According to the survey, 34 per cent of academics spent their face-to-face time staring at the ceiling of the tutorial room or attempting to read a book under the desk. Some 22 per cent shut their eyes and seemed to sleep, while 19 per cent sent personal texts.
All this could end with the campus-wide introduction of the ODD (optical directional device), a metal stand with a solid chin rest that keeps the academic facing the student at all times. The chance of sleep occurring is vitiated by the ODD delivering intermittent small electric shocks.
Our Deputy Director of Student Experience, Nancy Harbinger, called the ODD a "technological breakthrough that will do much to redress the traditional inability of academics to recognise their own students".
Sink or swim?
Our vice-chancellor has roundly condemned the announcement by Bath Spa University that it will be inviting its senior management to volunteer for redundancy ahead of other staff.
Speaking to our reporter, Keith Ponting (30), he described the move as "seriously short-sighted" and insisted that Poppleton's recent decision to employ another 22 HR staff was "thoroughly justified" by the "very real human resources issues raised by the university's current strategic policy of sacking as many academics as possible".
"Always remember," he told Ponting, "that when the ship is going down, it is more important than ever that there are sufficient numbers on the bridge to steer it in the right direction."
Match of the Day
An exciting contest is promised next Wednesday when a five-a-side team drawn from the UCU's new Redundancy Avoidance Committee will take on a team from the university's long-established Redundancy Implementation Committee.
Although this will be the first meeting between the "Avoiders" and the "Implementers", experts predict an easy victory for the Implementers, whose captain and midfield enforcer, Jamie Targett, can point to an unbroken winning run of 73 involuntary redundancies.
Lie back and relax
Maureen, the Departmental Secretary, Media and Cultural Studies, has welcomed the Procurement Committee's approval of her request for a couch in the Inquiries Office.
She said the decision was a timely acknowledgement of the observation by Mary Evans of the LSE's Gender Institute that the former counselling role of personal tutors was increasingly being taken over by secretarial staff. Although she had been happy to add this new role to her modest administrative load, she felt that requiring severely traumatised students to outline their problems while standing up in the photocopying room was "therapeutically inappropriate".

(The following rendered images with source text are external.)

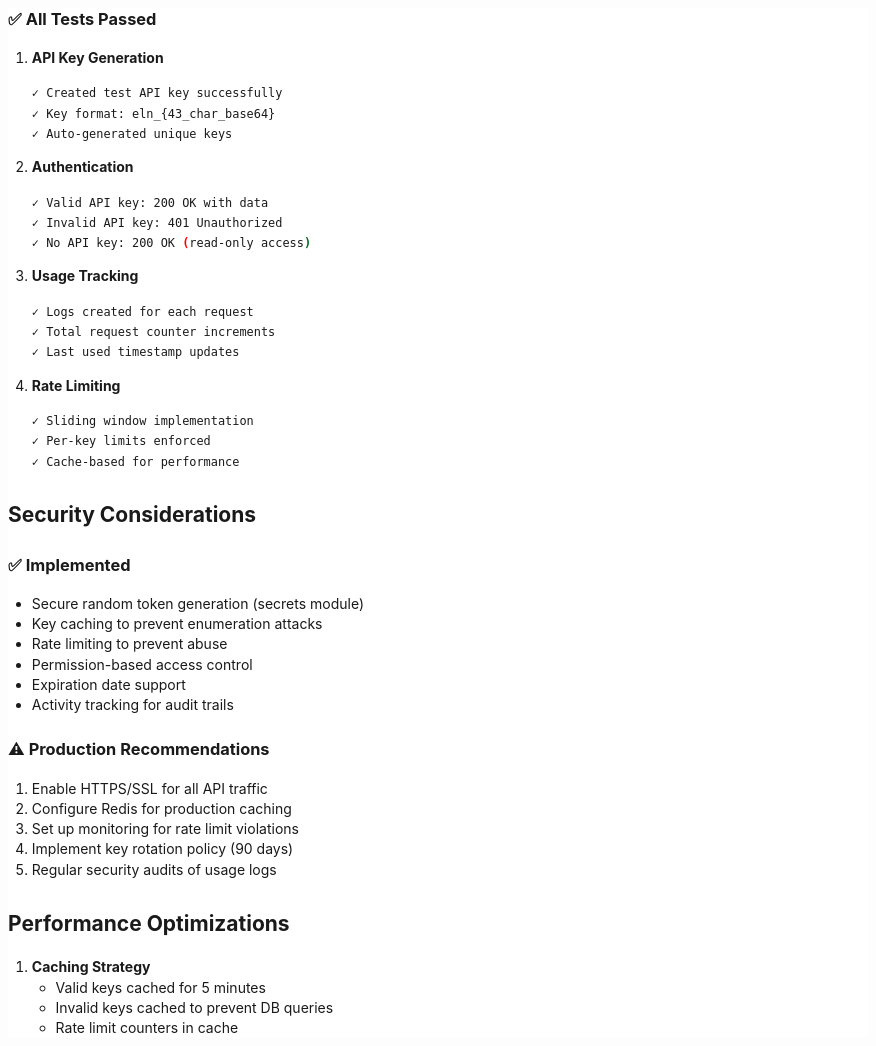 ### ✅ All Tests Passed

1. **API Key Generation**
   ```bash
   ✓ Created test API key successfully
   ✓ Key format: eln_{43_char_base64}
   ✓ Auto-generated unique keys
   ```

2. **Authentication**
   ```bash
   ✓ Valid API key: 200 OK with data
   ✓ Invalid API key: 401 Unauthorized
   ✓ No API key: 200 OK (read-only access)
   ```

3. **Usage Tracking**
   ```bash
   ✓ Logs created for each request
   ✓ Total request counter increments
   ✓ Last used timestamp updates
   ```

4. **Rate Limiting**
   ```bash
   ✓ Sliding window implementation
   ✓ Per-key limits enforced
   ✓ Cache-based for performance
   ```

## Security Considerations

### ✅ Implemented
- Secure random token generation (secrets module)
- Key caching to prevent enumeration attacks
- Rate limiting to prevent abuse
- Permission-based access control
- Expiration date support
- Activity tracking for audit trails

### ⚠️ Production Recommendations
1. Enable HTTPS/SSL for all API traffic
2. Configure Redis for production caching
3. Set up monitoring for rate limit violations
4. Implement key rotation policy (90 days)
5. Regular security audits of usage logs

## Performance Optimizations

1. **Caching Strategy**
   - Valid keys cached for 5 minutes
   - Invalid keys cached to prevent DB queries
   - Rate limit counters in cache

The new couch will replace the two armchairs in the Inquiries Office that have traditionally accommodated members of staff completing their daily sudoku puzzles.
Thought for the Week
(contributed by Jennifer Doubleday, Head of Personal Development)
"If you stand on the bottom rail of a bridge and lean over to watch the river slipping slowly away beneath you, you will suddenly know everything there is to be known."
(Please check with Health and Safety before trying this one at home.)